NDP Leader Tom Mulcair said a public inquiry should be called into the matter and the New Democrats pressed the Liberals during the daily question period in the House of Commons.

"Freedom of the press is a fundamental Canadian value that's enshrined in the charter," Goodale told the House.

"The unauthorized surveillance was entirely unacceptable. It was contrary to a ministerial directive.
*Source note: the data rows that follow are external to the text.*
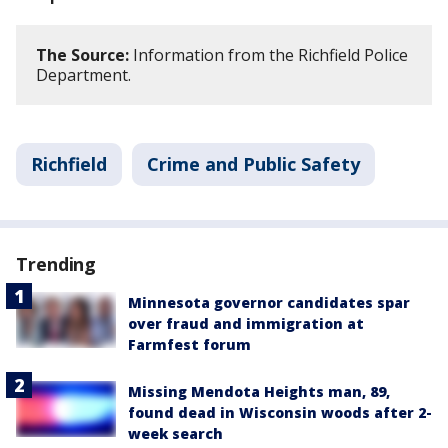
The Source:
Information from the Richfield Police
Department.
Richfield
Crime and Public Safety
Trending
Minnesota governor candidates spar
over fraud and immigration at
Farmfest forum
Missing Mendota Heights man, 89,
found dead in Wisconsin woods after 2-
week search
It was contrary to RCMP policy, and it was stopped when RCMP headquarters became aware of it, and the investigators have been reprimanded."

The rogue team was acting contrary to the RCMP rule book for investigations into so-called "sensitive sectors," a term that refers to criminal probes involving academia, politics, religion, the media and trade unions, the CBC said.

According to the broadcaster, the briefing note says the unidentified Mounties received "criticism" for not seeking approval for the nine-day surveillance operation.

"While journalists have no privilege or immunity from investigation, the application of the RCMP's sensitive sector approval policy recognizes that the state's interests in the investigation of crime and the freedom of the press (or religious/academic freedom) need to be balanced appropriately on a case-by-case basis," says the note, approved by Paulson on Nov. 13 last year.

"Vital to maintaining this balance is the centralized independent governance of these criminal investigations -- a framework that was just being implemented at the time of these events in 2007."

Though the RCMP monitoring of the two reporters was unauthorized, the note adds that "limited physical surveillance" of the journalists was approved by the police force in 2008 but never carried out.